Within the same person, the same mind, and the same body, you can have two very contradictory things going on: absolutely right-thinking activism, political commitment, clear-headed thinking about wanting to save the world on the one hand; and total juvenile insecurity about looks, clothes, romance, and all that [on the other]. They can be jostling up against each other.

“There’s also the part of me that has a legacy as a performer, which rarely gets taken out of the closet. [Laughs] I found that I was much more at ease with being heard than being seen.”

Olivia: You had a few collaborators with you on this album, but as you said, there’s something bare about this record. Was that a conscious effort to return to the artistry of your youth?

Sally: [Gesturing to her room] You’re looking at the resources. I wrote most of the songs in this hut—which is a very small hut—with this keyboard, with the computer that I’m talking to you on. The writing absolutely felt like barefoot filmmaking. This was barefoot album-making.

Olivia: I read that you’re working on revisiting Orlando, with a Black choir and an emphasis on music. I want to talk a bit about what it is about music that dialogue or writing or images can’t communicate, and what draws you to revisiting Orlando with music at the center.

Sally: Well, those are two different questions. What can music do that dialogue and cinematic representation can’t do? It can do transcendence. It doesn’t have to justify itself. It is the most direct way, that I know, to enter into a zone where you begin to feel that you’re touching the ineffable, the invisible part of all of our existence.

Concerning Orlando: I may have made announcements about it a little bit prematurely. I have written a lot of it, [but] I’ve been somewhat conflicted about revisiting it, thinking, Come on, I did the film. Why revisit [it]? [But I would revisit it] because of the notion of the passing of time. Identity is a subject you can afford to revisit quite a lot of times. I was motivated to revisit it because of what’s left out in Virginia Woolf’s book, and in my film, because I was quite faithful—not to the letter of the book, but to the principles that she was working with. It leaves an entire history of British colonialism. [Laughs] Filming the book can’t do everything, but I felt there must be a way of telling those 400 years and narrating it in a way that looks at it with very different eyes, and very different ears.
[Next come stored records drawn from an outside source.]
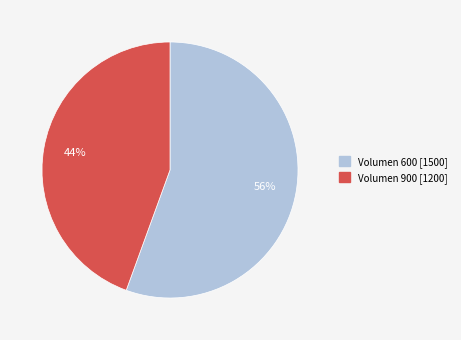

Is the sum of Volumen 600 [1500] and Volumen 900 [1200] greater than half?

Yes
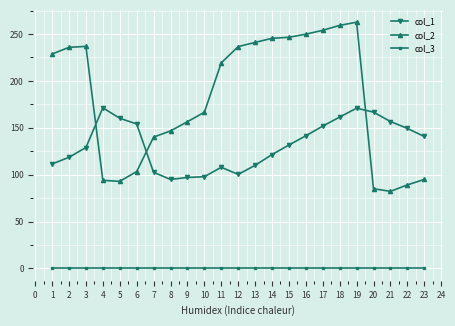

True or false: col_3 and col_2 intersect in this chart.

False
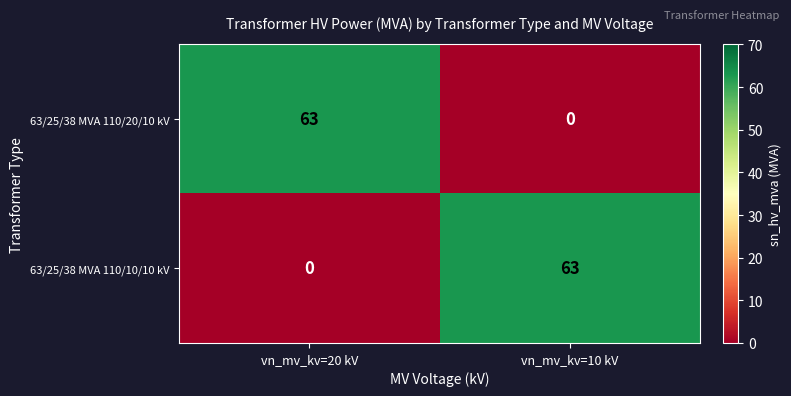

What is the difference between the 63/25/38 MVA 110/10/10 kV values at vn_mv_kv=20 kV and vn_mv_kv=10 kV?

63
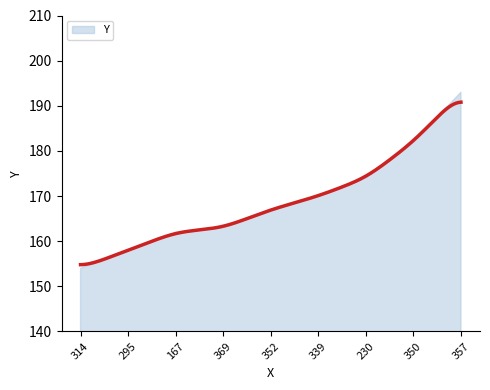

What is the ratio of the value at 350 to the value at 369?

1.1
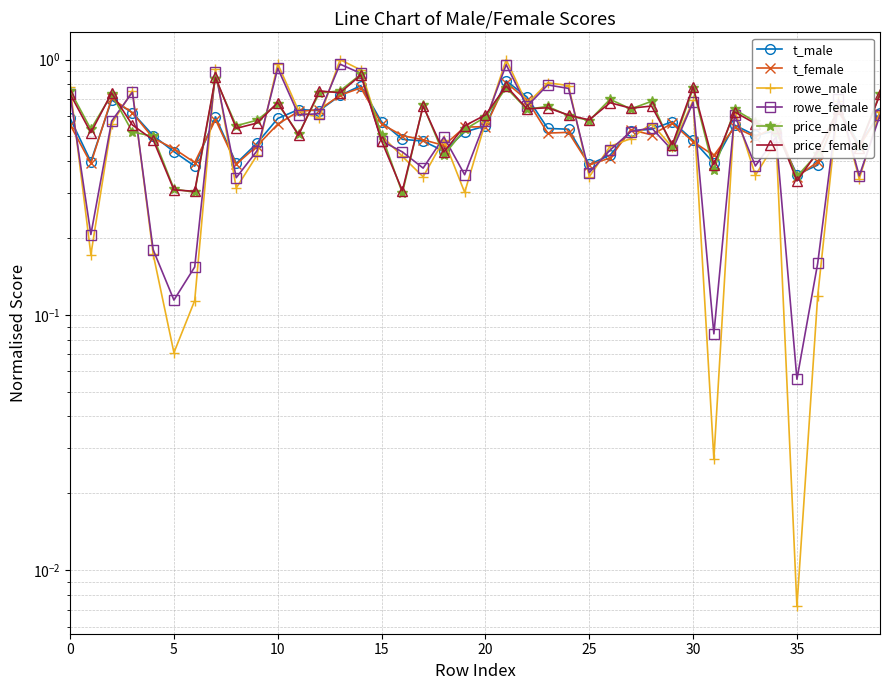

What is the total value across all series at 22?

4.0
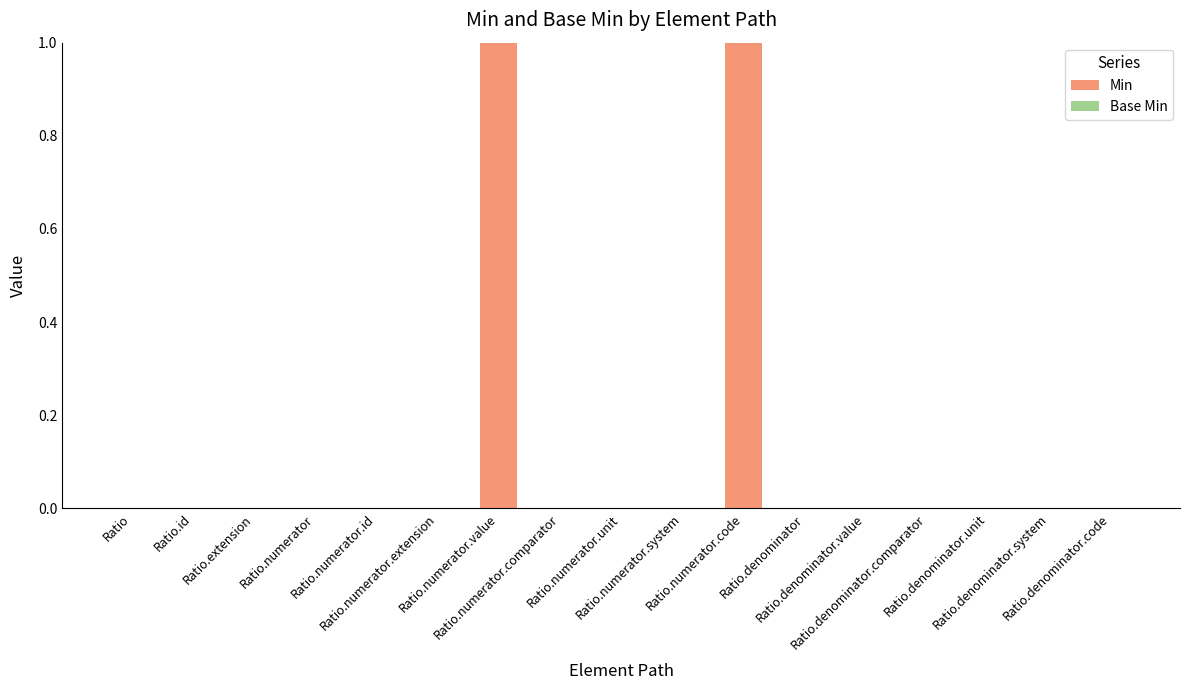

How many series are shown in this chart?

1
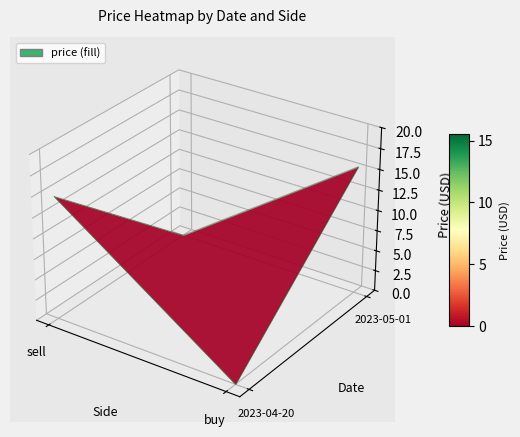

At how many categories does at least one series exceed 14?

2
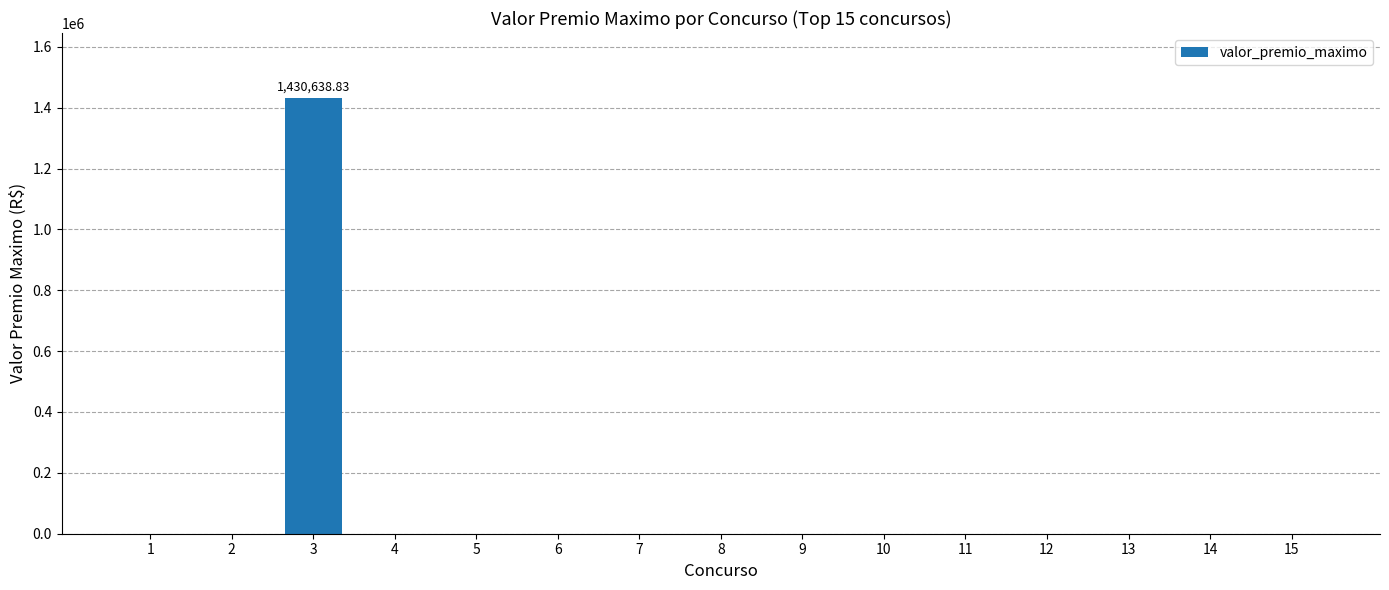

The chart shows a value of 998687.2 at 6. True or false?

False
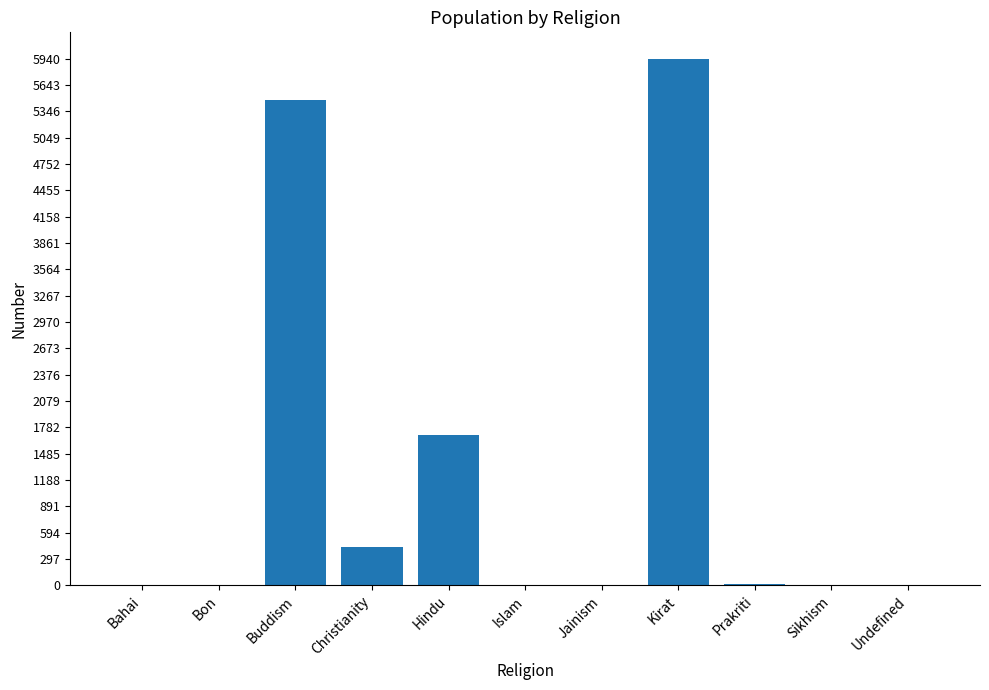

Are the bars horizontal?

No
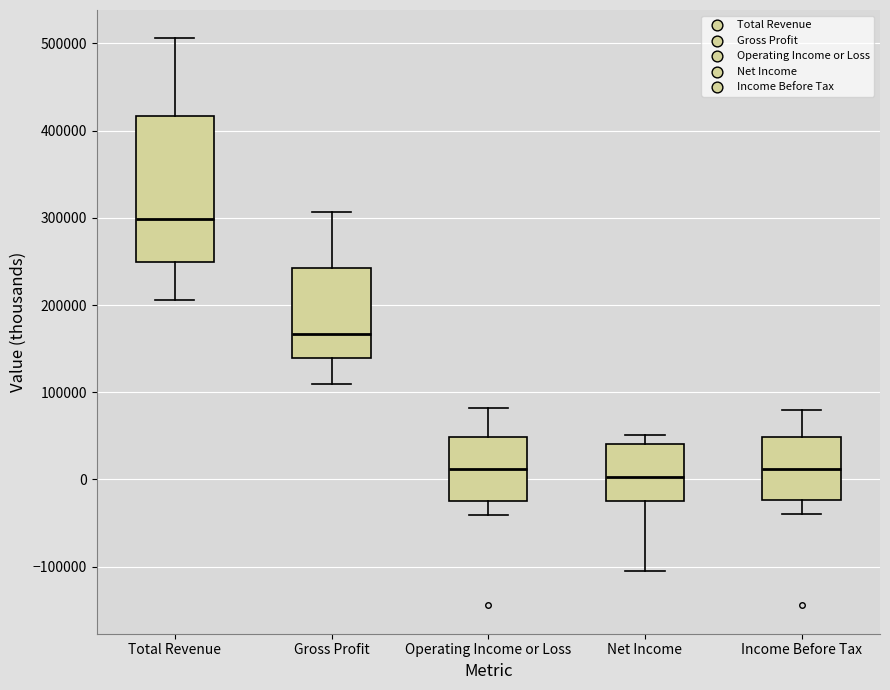

Which box's median line is the highest?

Total Revenue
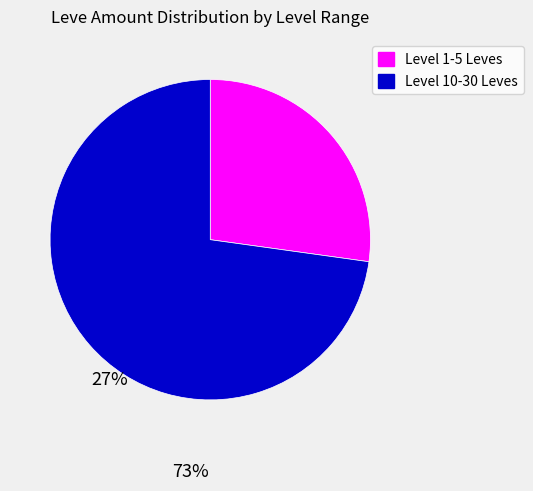

Does any single category account for the majority?

Yes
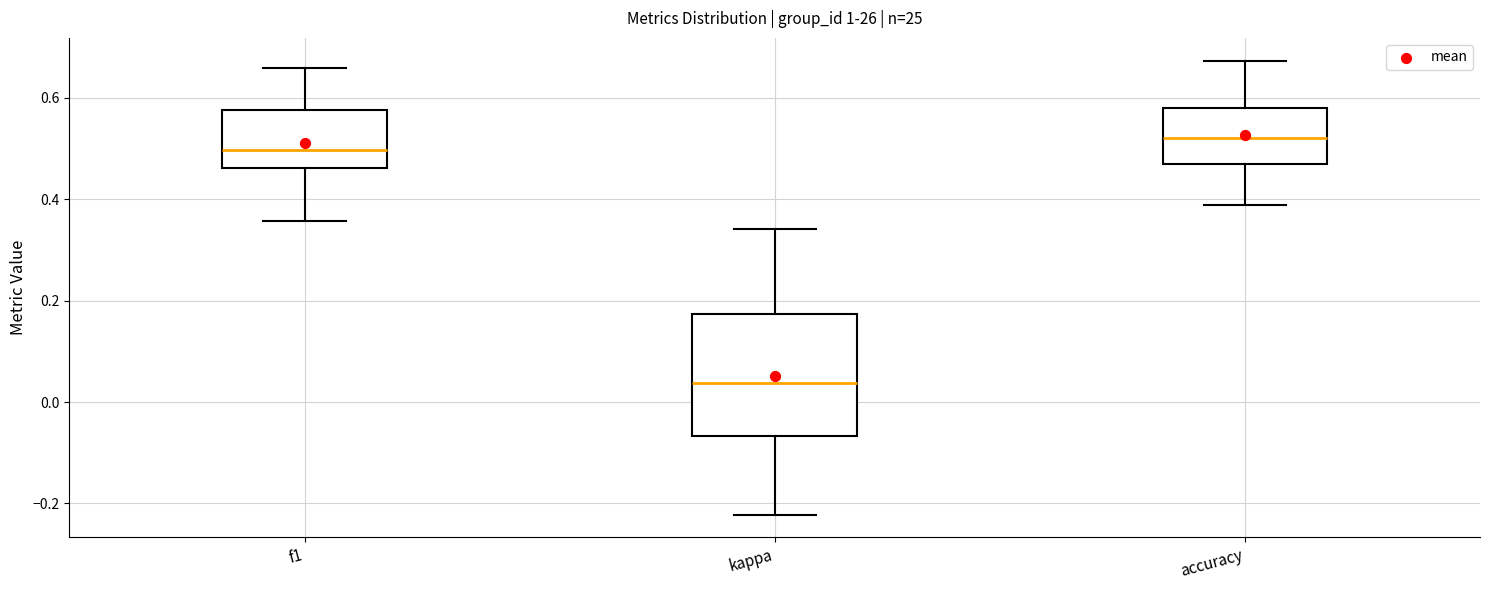

Where is the lower edge of the box for f1 on the y-axis? The values are not printed on the chart, so give them approximately, as read against the axis.

0.46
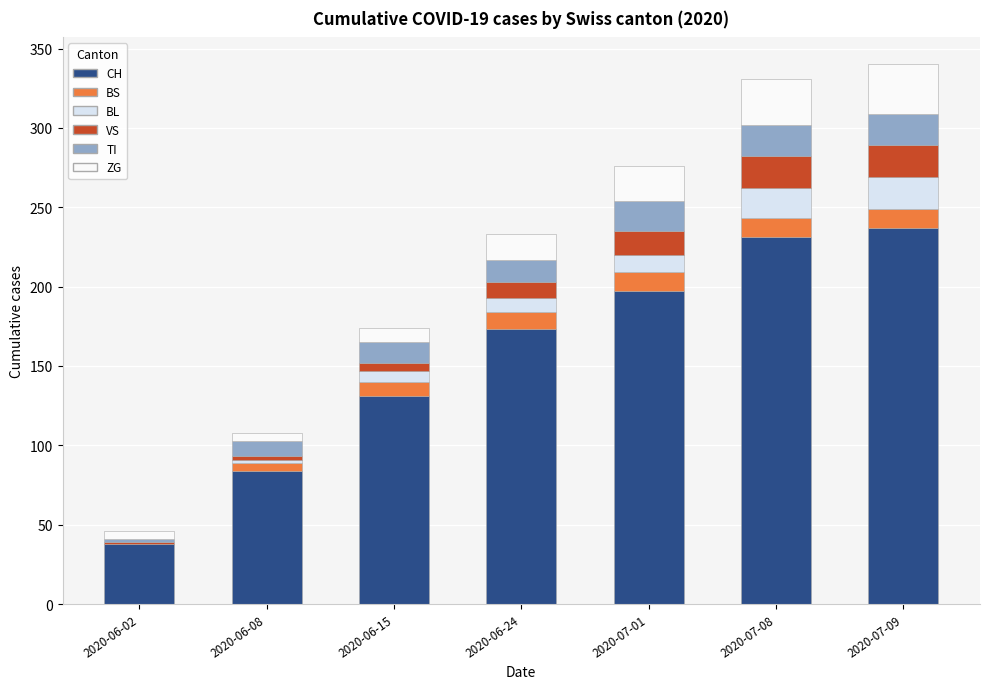

The value of CH at 2020-07-09 is 237. True or false?

True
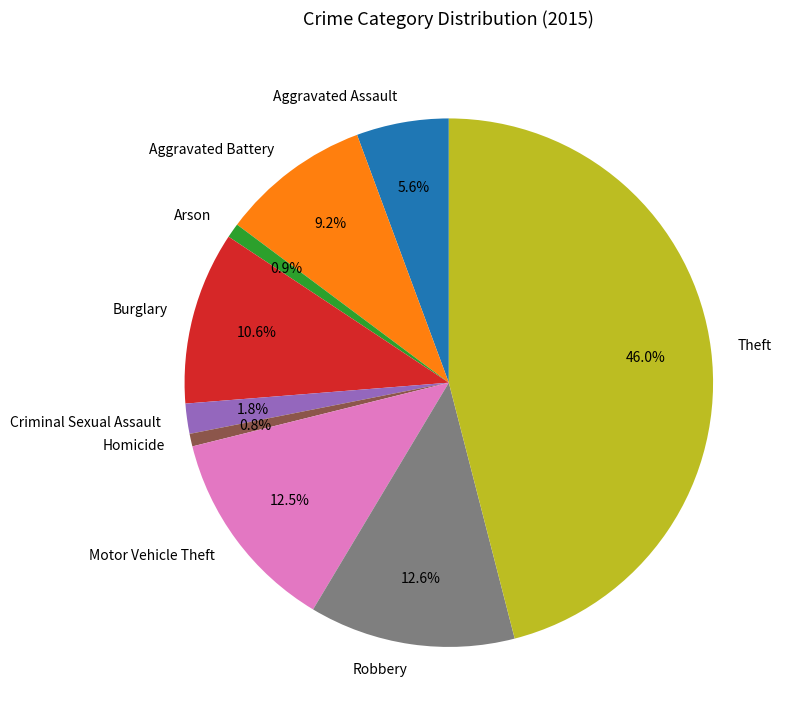

True or false: Arson accounts for 11% of the total.

False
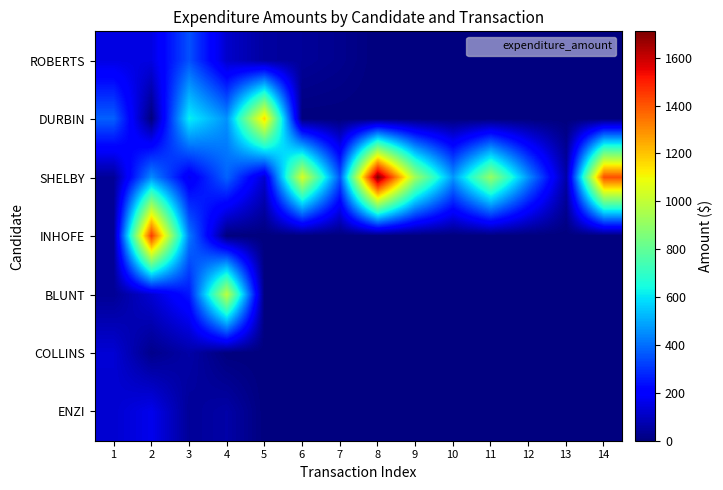

What is the total value across all series at 11?

908.6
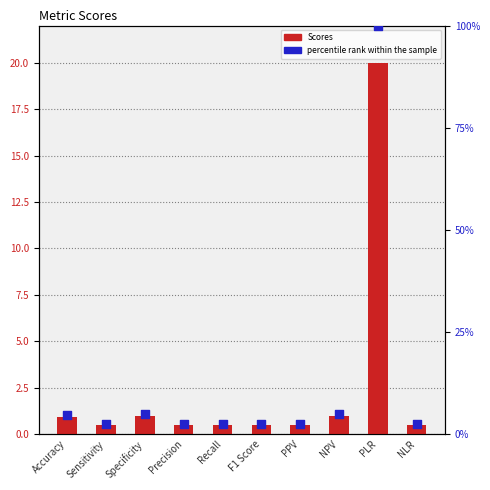

Is the value of Scores at PLR greater than the value of percentile rank within the sample at Recall?

Yes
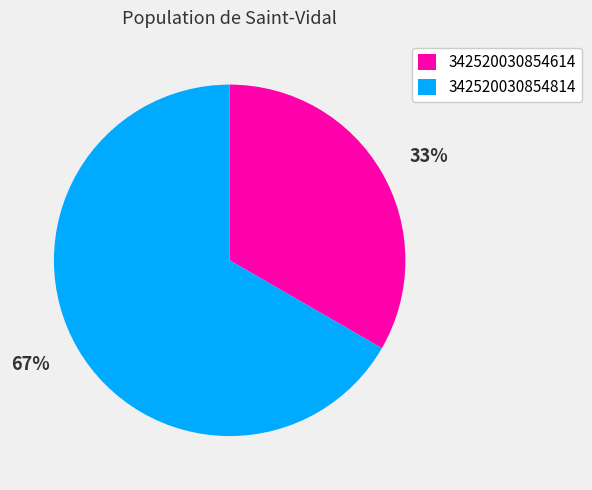

Rank the categories by value from highest to lowest.

342520030854814, 342520030854614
Olivia: How are you thinking about Pink Bikini going into the world?

Sally: What is interesting is [that] a few days ago, I actually lost my voice. My voice isn’t usually this croaky. I was thinking about the virus and coughing away. Then it occurred to me that the timing was quite interesting.

Olivia : Don’t you end the album with a track—I think it’s ‘Ghosts’—about finding your voice?

Sally: Exactly. ‘The sound you can hear breaking is my finding my voice.’

Olivia: So you’re finding your voice and losing it, all at once.

Sally: Maybe I had to lose it to find it.